Restos du Cœur : dans la tête d’un bénévole

Lorsque la température baisse dans l’hexagone, on pense Coluche, on pense entraide et solidarité, on pense utilité publique, et on pense aux Restos du Cœur. L’association a révélé un défi exceptionnel. Depuis le milieu des années 80, le nombre de bénévoles a explosé. Toutes les classes sociales et tous les âges sont réunis. 

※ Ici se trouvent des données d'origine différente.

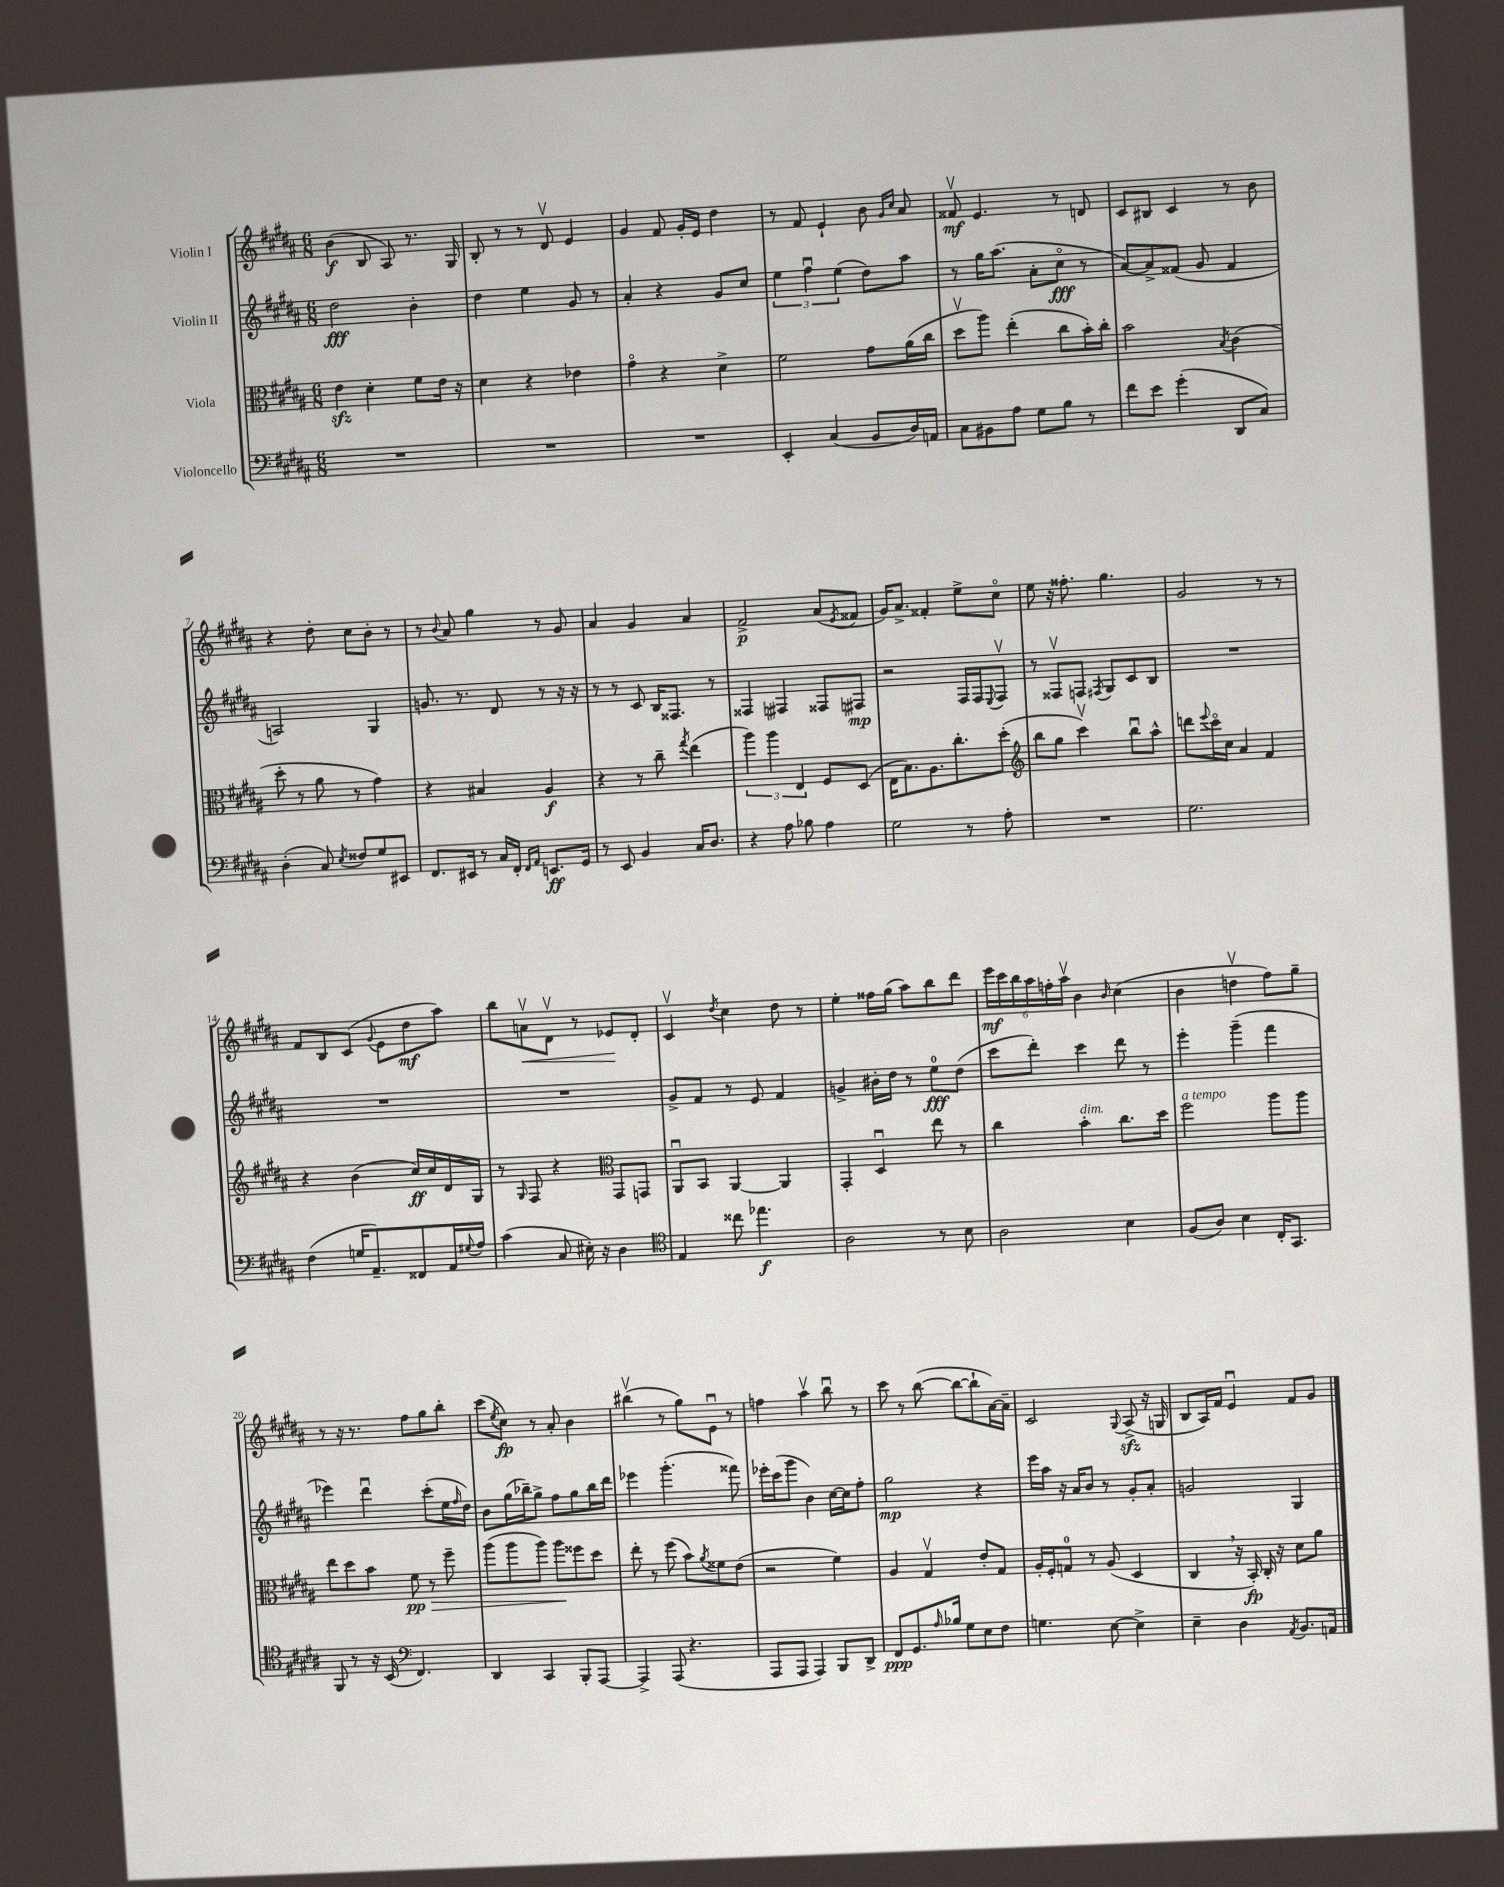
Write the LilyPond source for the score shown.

<<
\new StaffGroup <<
\new Staff = "s0" \with { instrumentName = "Violin I" } {
    \clef treble \key b \major \numericTimeSignature \time 6/8
    b'4\f( b8 ais8) r8. gis16 |
    b8-. r8 r8 dis'8\upbow e'4 |
    gis'4 fis'8 gis'16-. e'16 dis''4 |
    r8 fis'8 e'4-! b'8 \grace { gis'16 cis''16 } ais'8 |
    fisis'8\upbow\mf e'4. r8 d'8 |
    cis'8 bis8 cis'4 r8 b'8 |
    r4 dis''8-. cis''8 b'8-. r8 |
    r8 \appoggiatura { b'8 } ais'8 gis''4 r8 gis'8 |
    ais'4 gis'4 ais'4 |
    fis'2->\p ais'8( \acciaccatura { e'8 } fisis'8 |
    gis'16) ais'8.-> fisis'4-. e''8-> cis''8\flageolet |
    e''8 r16 fisis''8.-. gis''4. |
    gis'2 r8 r8 |
    fis'8 b8 cis'8( \appoggiatura { gis'8 } e'8 dis''8\mf ais''8) |
    b''8 a'8\upbow\< dis'8\upbow r8 ees'8\! dis'8-. |
    cis'4\upbow \acciaccatura { dis''8 } cis''4 dis''8 r8 |
    e''4-. fisis''16 gis''16( ais''8) b''8 dis'''8 |
    \tuplet 6/4 { e'''16\mf cis'''16 b''16 ais''16 f''16-. ais''16\upbow } b'4 \grace { b'16 } cis''4( |
    b'4 d''4\upbow fis''8) gis''8-- |
    r8 r16 r8. fis''8 gis''8 b''8-. |
    cis'''8( \acciaccatura { e''8 } cis''8\fp) r8 ais'8-. b'4 |
    bis''4\upbow( r8 gis''8) e'8\downbow r8 |
    f''4 ais''4\upbow b''8\downbow r8 |
    cis'''8 r8 b''8~( b''8~ b''8-! ais'16~) ais'16-- |
    cis'2 \appoggiatura { gis8 } ais8->\sfz( r16 g16 |
    b8 ais16) fis'16 e'4\downbow fis'8 gis'8 \bar "|." |
}
\new Staff = "s1" \with { instrumentName = "Violin II" } {
    \clef treble \key b \major \numericTimeSignature \time 6/8
    dis''2\fff b'4-. |
    dis''4 e''4 gis'8 r8 |
    ais'4-. r4 gis'8 cis''8 |
    \tuplet 3/2 { e''4 fis''4\downbow e''4( } dis''8) ais''8 |
    r8 gis''16 ais''8.( ais'8-. cis''8\flageolet\fff r8 |
    ais'8~) ais'8-> fisis'8( gis'8 fisis'4 |
    a2) gis4 |
    g'8. r8. dis'8 r8 r16 r16 |
    r8 r8 cis'8 b16 fisis8. r8 |
    fisis4 fis4 fisis8 fis8\mp |
    r2 fis16 fis16 \appoggiatura { e8 } fis8\upbow |
    r8 fisis8\upbow f8 \acciaccatura { fis8 } gis8 cis'8 b8 |
    R2. |
    R2. |
    R2. |
    gis'8-> fis'8 r8 e'8 fis'4 |
    g'4-> bis'16-. dis''16 r8 e''8-0\fff dis''8( |
    cis'''8 dis'''8-.) cis'''4 dis'''8 r8 |
    e'''4-. gis'''4--( fis'''4 |
    ees'''4) dis'''4\downbow cis'''8-.( e''16 \grace { fis''16 } dis''16) |
    b'8 gis''16( bes''16--) gis''8-> fis''8 gis''8 bes''16 dis'''16 |
    ees'''4 gis'''4.-.( fisis'''8) |
    ees'''16-. cis'''16( gis'''8 b'4) cis''16~ cis''16 fis''8-. |
    gis''2\mp r4 |
    e'''16 ais''16 r16 ais'16 b'8 r8 gis'8-. ais'8-. |
    g'2 gis4 \bar "|." |
}
\new Staff = "s2" \with { instrumentName = "Viola" } {
    \clef alto \key b \major \numericTimeSignature \time 6/8
    e'4\sfz dis'4-. fis'8 e'16 r16 |
    dis'4 r4 ees'4 |
    gis'4\flageolet r4 dis'4-> |
    fis'2 gis'8 ais'16( cis''16 |
    dis''8\upbow ais''8) e''4-.( cis''8 b'16-.) cis''16-. |
    b'2 \acciaccatura { b8 } cis'4( |
    dis''8-. r8 ais'8 r8 gis'4) |
    r4 bis4 ais4\f |
    r4 r8 cis''8-- \acciaccatura { gis''8 } e''4( |
    \tuplet 3/2 { ais''4) ais''4 e4 } fis8 dis8( |
    e16 b8.) ais8. cis''8.-. dis''8-.( |
    \clef treble b''8 gis''8 cis'''4\upbow) b''8\downbow ais''8-^ |
    d'''8 \appoggiatura { e'''8 } cis'''16\flageolet cis''16 ais'4 fis'4 |
    r4 b'4( cis''16\ff) cis''16 dis'16 gis16 |
    r8 \grace { gis16 } fis8 r4 \clef alto gis,8 g,8 |
    ais,8\downbow b,8 ais,4~ ais,4 |
    gis,4-. dis4\downbow e''8 r8 |
    cis''4 b'4-.^\markup { \italic "dim." } cis''8. dis''16 |
    fis''2^\markup { \italic "a tempo" } ais''8 ais''8 |
    e''8 dis''8 b'8 fis'8\pp\> r8 fis''8-- |
    ais''8( ais''8 ais''8) ais''8\! fisis''8 dis''8 |
    e''8-. r8 fis''8( b'8) \acciaccatura { ais'8 } fisis'8 e'8( |
    r2 fis'4) |
    ais4 gis4\upbow e'8-. gis8 |
    ais16-. fis16-. g8-0 r8 ais8( dis4 |
    cis4 \breathe r16 b,16-.\fp) cis16-. r16 dis'8 ais'8 \bar "|." |
}
\new Staff = "s3" \with { instrumentName = "Violoncello" } {
    \clef bass \key b \major \numericTimeSignature \time 6/8
    R2. |
    R2. |
    R2. |
    e,4-. cis4( b,8 dis16) a,16 |
    cis8 bis,8 ais8 gis8 b8 r8 |
    fis'8 e'8 gis'4-.( dis,8 cis8) |
    dis4-.( cis8) \acciaccatura { e8 } fisis8 gis8 eis,8 |
    fis,8. eis,16 r8 cis16 fis,16-. \grace { fis,16 ais,16 } e,8.\ff gis,16 |
    r8 e,8 b,4 cis16 dis8. |
    r4 ais8 bes8 ais4 |
    gis2 r8 ais8-. |
    R2. |
    gis2. |
    fis4( g16 ais,8.--) fisis,8 ais,16 \appoggiatura { gis8 } ais16 |
    cis'4( cis8 eis16-.) r16 dis4 |
    \clef tenor e4 cisis''8 ees''4.\f |
    ais2 r8 b8 |
    ais2 b4 |
    fis8( ais8) b4 cis16-. gis,8. |
    fis,8 r8 r16 b,16( \clef bass fis,4.) |
    dis,4 cis,4 b,,8-. ais,,8~ |
    ais,,4-> ais,,8( r4. |
    ais,,8 ais,,8 ais,,4) b,,8 dis,8-> |
    fis,8\ppp gis,8. \grace { ais16 } bes16 gis8 e8 fis8 |
    g4. e8~ e4-> |
    e4-- dis4 \acciaccatura { ais,8 } b,8. a,16 \bar "|." |
}
>>
>>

Des vêtements, une boisson chaude, de la nourriture et un sourire.. C’est la maraude des Restos. Crédit photo: Frédéric Charmeux

Franck Delcroix, 25 ans, maraudeur en herbe

Dans un café en bas de la rue des Martyrs, pas loin de Notre Dame de Lorette, nous rencontrons Franck. Il s’est récemment engagé pour les Restos du Cœur. Avant ça, il travaillait pour d’autres associations, malgré son jeune âge.

Deux lundis par mois, il fait « Les maraudes », dans le nord ou le sud de la région parisienne. Contrairement à ce que nous pensions, Franck nous explique que les sans abris sont aussi à coté du Louvre,  dans les quartiers les plus chics. Tout au long de l’année, une trentaine d’équipes mobiles traversent à pied ou en voiture, les rues des centres urbains. Franck fait partie de l’équipe qui prend des voitures. Il a comme mission d’aller à la rencontre de ceux qui n’ont pas la force ou l’envie de venir chercher de l’aide.  Le maraudeur dit que les équipes repèrent les personnes les plus isolés et leur proposent une écoute, un soutien et un accompagnement:

«On essaye d’établir des relations avec eux car on a remarqué qu’ils sont contents qu’on aille leur parler». 

Il nous explique très simplement que, du bénévolat, nous pouvons en faire partout, à n’importe quel moment, que ce n’est qu’une question de volonté. Franck encourage  même ses amis à s’engager dans les associations: 

« Je leur demande de me donner leurs vêtements pour les offrir aux SDF »

La conscience et l’envie sont les deux éléments qui ont fait de Franck, un homme généreux. Contrairement à ce que l’on pourrait penser, Franck n’a vécu aucune situation qui l’a poussé à être bénévole. Seule sa conscience l’a guidé. Étudiant en management, son projet était de se consacrer à l’action associatif:

« Je travaillais pour une association où j’accompagnais des personnes âgés pour leur tenir compagnie ».

Il poursuit sa discussion en nous expliquant la différence entre les Restos du Cœur et la Croix rouge:

« Les deux associations coexistent, la Croix rouge c’est surtout un soutien psychologique ».

Les bénévoles ne s’engagent pas à moitié, ce sont eux même qui financent les déplacements et le ravitaillement car il n’y a pas toujours les fonds nécessaire.

Toutes les catégories s’y mettent pour les Restos du Cœur, des jeunes, des moins jeunes, des étudiants, des salariés ou même les chômeurs. Inscription sur leur site, assistance à la réunion de présentation, choix d’être avec l’équipe des maraudes ou de l’équipe qui s’occupe de la distribution de la soupe et ça y est : on devient un bénévole des Restos. Ces derniers animent des activités et des lieux d’accueil, gèrent et organisent les prestations pour offrir aux plus démunis de quoi se nourrir, se laver ou encore de quoi résister au froid de l’hiver ou à la chaleur de l’été. Ces activités sont indispensable. Premier maillon des dispositifs d’insertion. Elles ont, en ce sens, un rôle d’accroche unique et essentiel pour des personnes trop souvent en rupture avec les dispositifs existants.